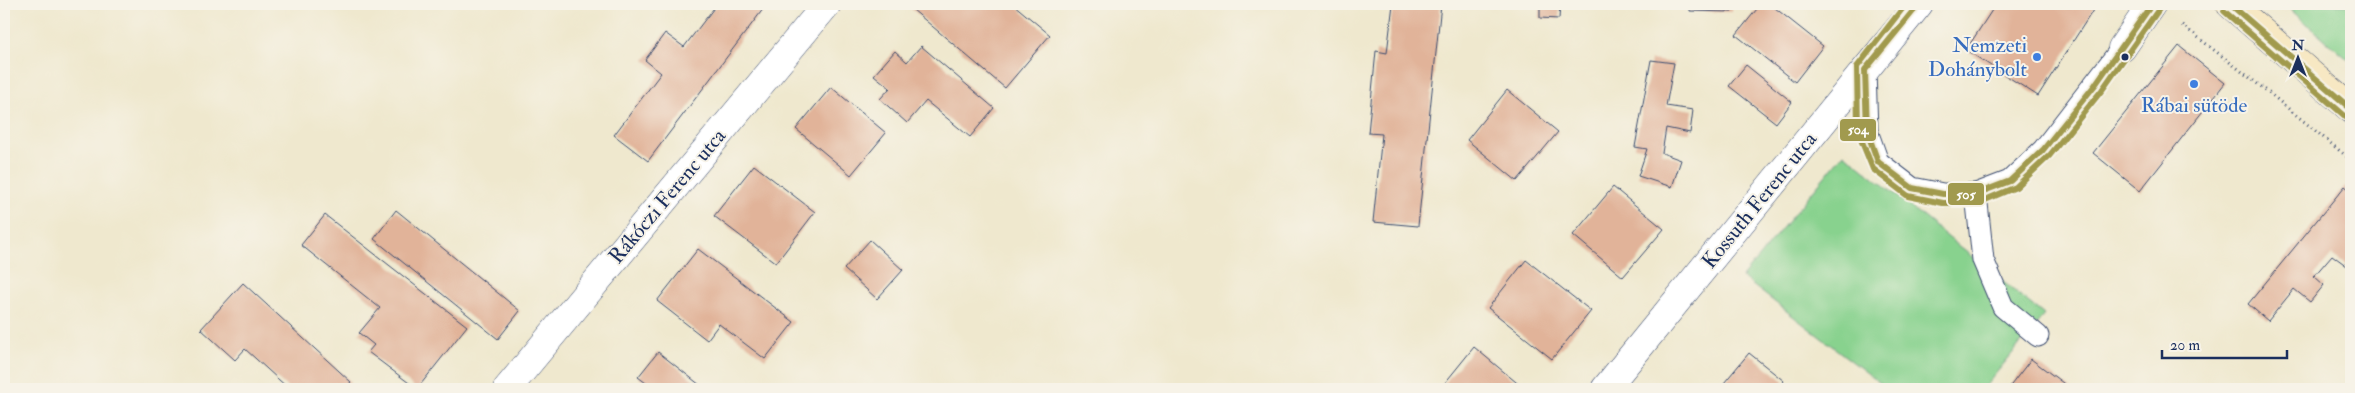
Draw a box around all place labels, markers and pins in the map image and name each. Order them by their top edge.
place label: Nemzeti Dohánybolt [1928,32,2027,83]
marker: Nemzeti Dohánybolt [2031,51,2043,63]
unlabelled marker [2120,52,2130,62]
marker: Rábai sütöde [2188,78,2200,90]
place label: Rábai sütöde [2141,92,2248,119]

## WHAT TO PRODUCE
Word for word, repeat all the data, but not its images.

## SOLUTION TO THE PROBLEM
Draw a box around all place labels, markers and pins in the map image and name each. Order them by their top edge.
place label: Nemzeti Dohánybolt [1928,32,2027,83]
marker: Nemzeti Dohánybolt [2031,51,2043,63]
unlabelled marker [2120,52,2130,62]
marker: Rábai sütöde [2188,78,2200,90]
place label: Rábai sütöde [2141,92,2248,119]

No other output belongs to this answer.